Oral Guarantees and the Leading Object Rule

April 17, 2015 in Creditors Rights, Ohio Courts by Brad Council

In the matter of Willoughby Supply Company v. Robert Inghram, the Ohio Eleventh District Court of Appeals affirmed a decision upholding an owner’s oral guaranty of a corporate debt through the application of the leading object rule.

In the case Robert Inghram was the owner and sole shareholder of a business.  In his dealings with Willoughby Supply the business filled out a credit application and a personal guaranty.  Mr. Inghram denied signing the guaranty and through the course of the trial it was discovered that the guarantee was likely signed by one of his employees.  However, evidence also showed that, in a phone call with Willoughby Supply, Mr.
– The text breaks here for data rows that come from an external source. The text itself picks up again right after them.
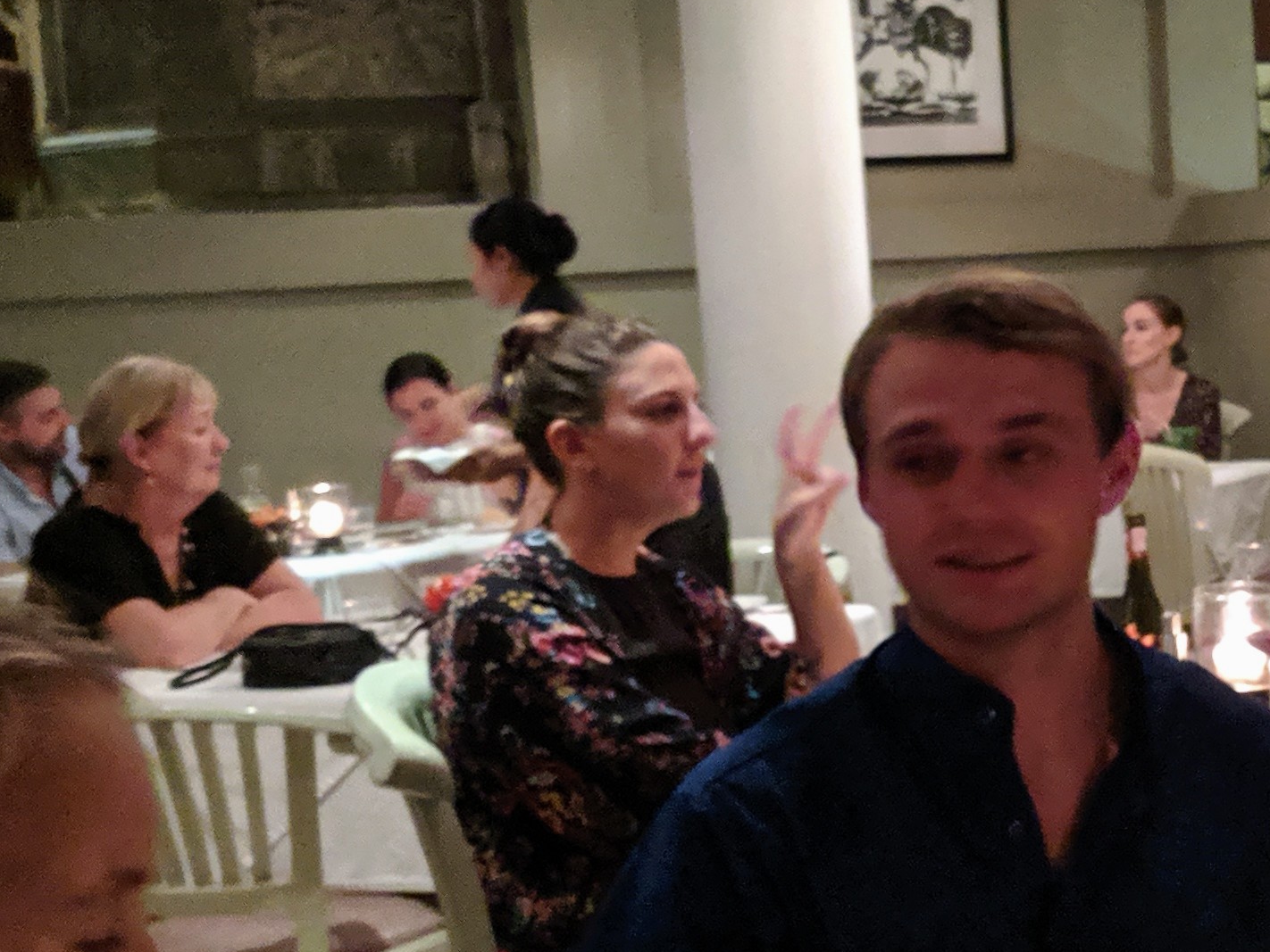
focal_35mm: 74
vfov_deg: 19.9
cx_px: 1122
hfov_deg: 25.6
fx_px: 2715
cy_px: 504
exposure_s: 1/15
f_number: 2
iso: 2304
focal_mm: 4.67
Inghram orally acknowledged the personal guarantee.  The trial court found this acknowledgment to be a ratification of the guarantee and applied the leading object rule as an exception to the Statute of Frauds and enforced the guarantee.

Ohio follows the leading object rule as an exception to the Statute of Frauds.  The leading object rule provides that oral contracts by third parties guaranteeing another’s debt are not within the Statute of Frauds, if the guarantor’s principal purpose is to benefit his or her own business or pecuniary interest.

In this case Inghram argued that the promise of a stockholder to pay the debts of a corporation remains within the Statute of Frauds.  However, the Court found that where the promisor owns all, or substantially all, of the stock in the corporation, and is transacting his business in its name for personal convenience, there is sufficient consideration running to him personally to take it out of the statute.    The Court found that as the sole owner, Inghram clearly benefited from the agreement.

Concurring in the judgment, Judge Timothy Cannon notes that the doctrine of equitable estoppel would also apply to the case at hand.  Equitable estoppel provides relief where one party induces another to believe certain facts are true and the other party changes his position in reasonable reliance to his detriment on those facts.  By orally confirming that he signed the guarantee, inducing Willoughby Supply to extend credit, Inghram was estopped from later arguing that the signature was not valid.